As eleições municipais deste ano escancaram um certo esvaziamento político, a ausência de propostas e o excesso de performances voltadas às redes sociais. Essa é a visão da antropóloga e uma das principais pesquisadoras da extrema direita no Brasil, Isabela Kalil, que conversa com o Pauta Pública.



Kalil fala sobre o crescente surgimento de figuras políticas que se mostram como outsiders, isto é, aquelas que buscam se distanciar de partidos e correntes políticas tradicionais para construir suas plataformas. Segundo ela, são também as mesmas figuras que fazem apelos à meritocracia, exaltando conquistas pessoais e acúmulo de riquezas, apesar de ao mesmo tempo não assumirem serem parte da elite que criticam. “É um discurso que dialoga muito como uma pessoa que trabalha ou que vive em condições precárias, que se sente explorado e com razão. No entanto, o que essas lideranças não dizem é que eles sim fazem parte da elite”, critica.

Na visão de Kalil, esses discursos acabam ganhando força entre “pessoas em situação precária, que veem nessas falas uma espécie de luz no fim do túnel para melhorar as condições de vida delas”, afirma, mesmo que essa saída não seja possível para boa parte das pessoas.


A pesquisadora alerta que os candidatos que promovem o individualismo e o discurso antipolítica, na realidade fomentam uma ideologia ultraliberal.
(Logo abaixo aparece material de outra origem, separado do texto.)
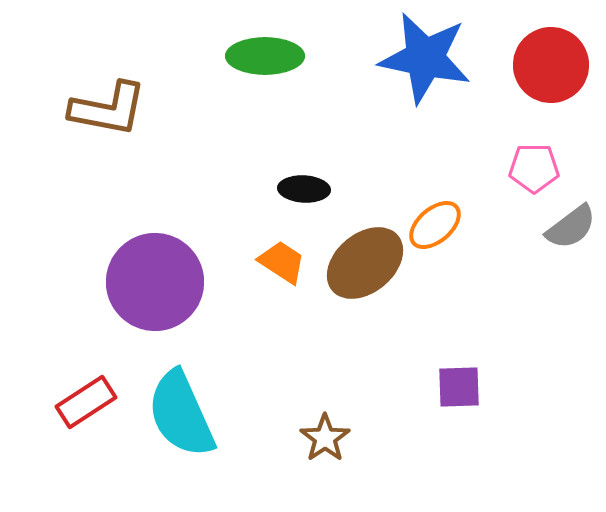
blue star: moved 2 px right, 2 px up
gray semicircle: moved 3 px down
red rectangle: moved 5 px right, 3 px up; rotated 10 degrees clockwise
Na visão de Kalil, o ultraliberalismo, por defender a atuação livre do mercado, sem intervenções governamentais, pode ser potencialmente catastrófico para países como o Brasil, acirrando as diversas desigualdades sem oferecer nenhum tipo de proteção social. “Qual é o interesse dessas organizações [privadas] em reduzir desigualdades ou representar setores da população que estão fora dos interesses do mercado?”, questiona a antropóloga.
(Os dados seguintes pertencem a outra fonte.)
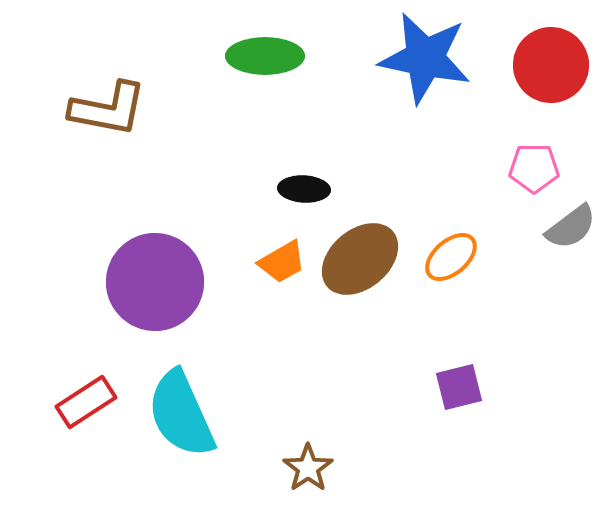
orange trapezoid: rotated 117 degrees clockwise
Leia os principais pontos da entrevista e ouça o podcast completo abaixo.


[Andrea Dip] Você acha que a individualização da política não vem só da parte dos candidatos, mas também dos eleitores? As pessoas não pensam mais na política como uma coisa coletiva, mas votam a partir de pautas individuais?

Esse não é um fenômeno exclusivo da política. Inclusive, a gente pode pensar que existem diferentes formas para entender a força da extrema direita e da direita radical. Uma determinada linha de pensamento conecta esse fenômeno político com o momento que estamos vivendo, no capitalismo. Nesse caso, seria algo que basicamente nos leva a um processo muito mais amplo de desfazimento daquilo que nos une em relação ao comum, daquilo que é possível pensar de mobilização política.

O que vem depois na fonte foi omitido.